Entries excerpted from a collection:
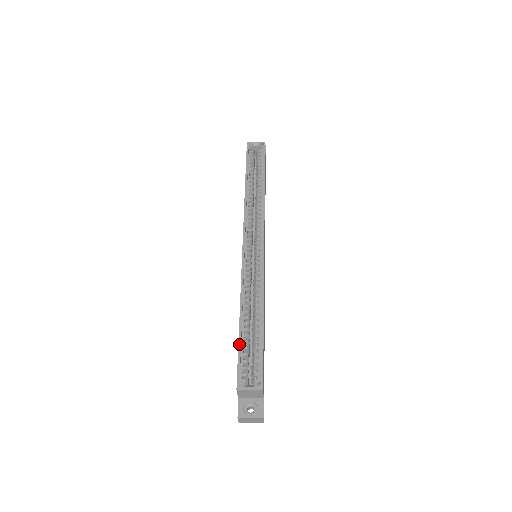
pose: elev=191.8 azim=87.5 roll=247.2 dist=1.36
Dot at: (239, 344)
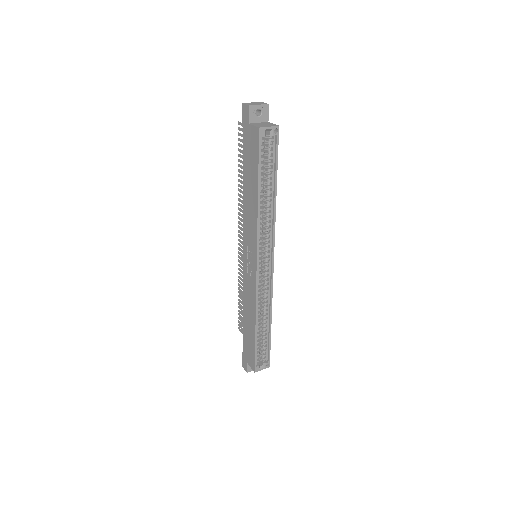
Dot at: (256, 347)
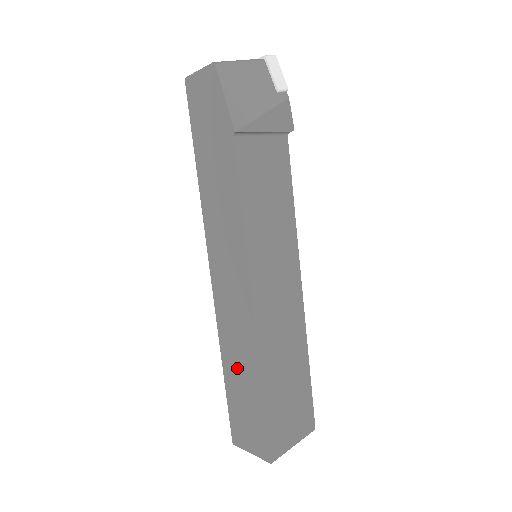
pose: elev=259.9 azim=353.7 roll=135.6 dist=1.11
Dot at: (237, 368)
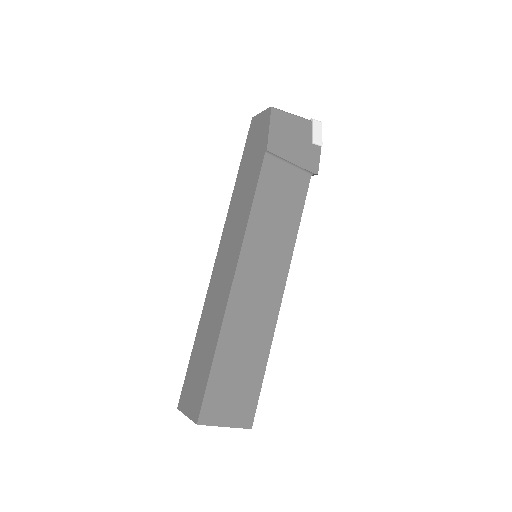
Dot at: (205, 335)
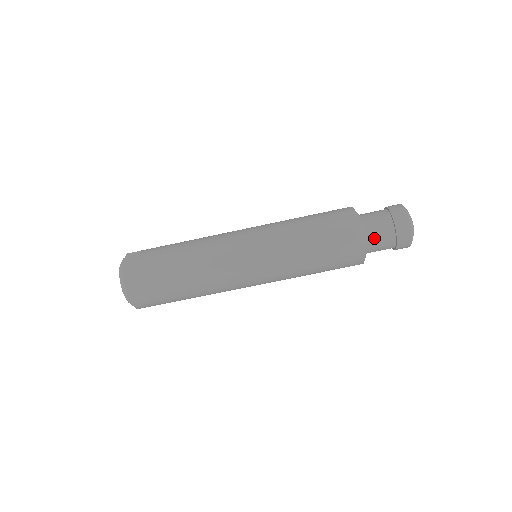
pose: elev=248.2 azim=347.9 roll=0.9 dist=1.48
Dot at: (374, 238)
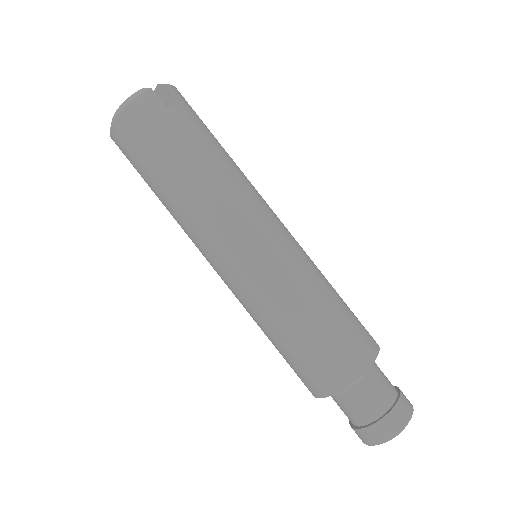
Dot at: (345, 402)
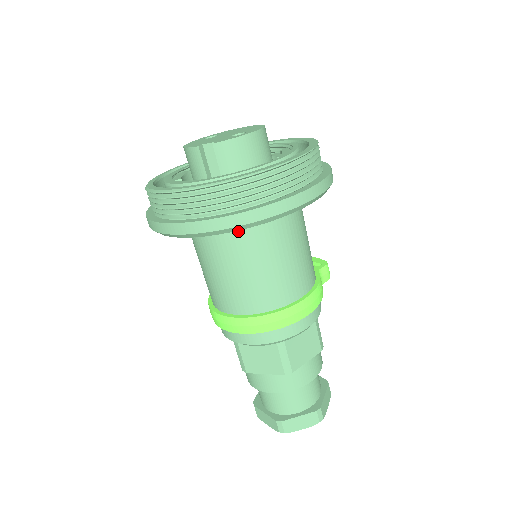
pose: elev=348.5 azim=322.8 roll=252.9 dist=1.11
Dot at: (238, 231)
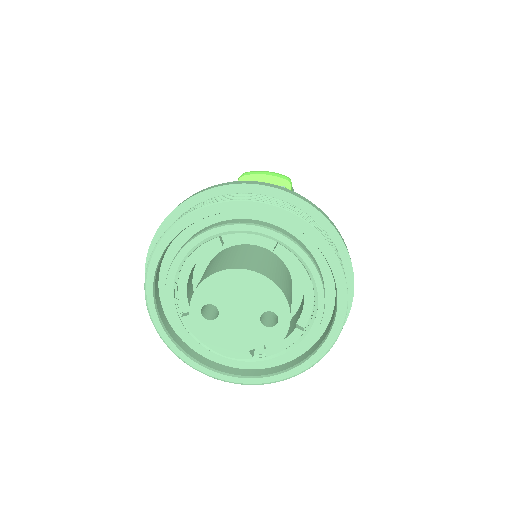
Dot at: occluded
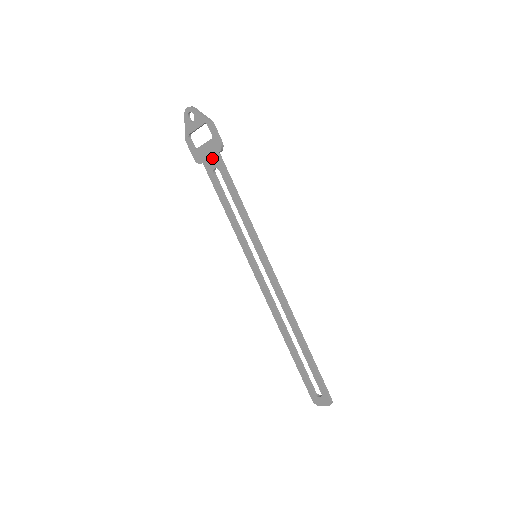
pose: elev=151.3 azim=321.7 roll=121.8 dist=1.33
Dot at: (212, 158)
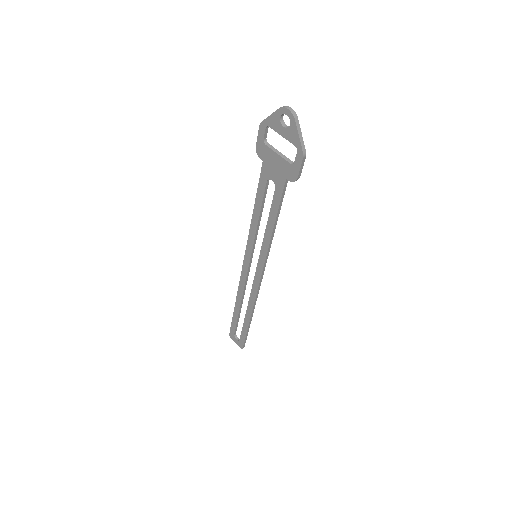
Dot at: (277, 173)
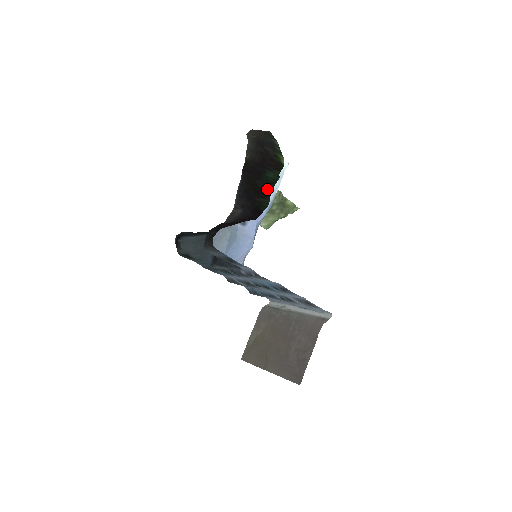
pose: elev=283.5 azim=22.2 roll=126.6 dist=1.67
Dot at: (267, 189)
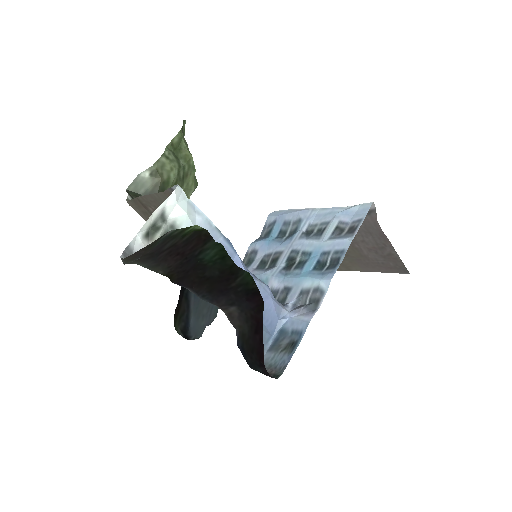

> INSTRUCTION: Please lay out the part of the entries that opens with the line containing "pose: elev=151.3 azim=321.7" and runs through the end of the entries as a Markdown table with the columns n and Line, one row per line, skipping blank lines. Leave the picture lines out of the table.

> EXPECTED OUTPUT:
| n | Line |
|---|---|
| 1 | pose: elev=151.3 azim=321.7 roll=121.8 dist=1.33 |
| 2 | Dot at: (212, 158) |
| 3 | Dot at: (277, 173) |
| 4 | pose: elev=283.5 azim=22.2 roll=126.6 dist=1.67 |
| 5 | Dot at: (267, 189) |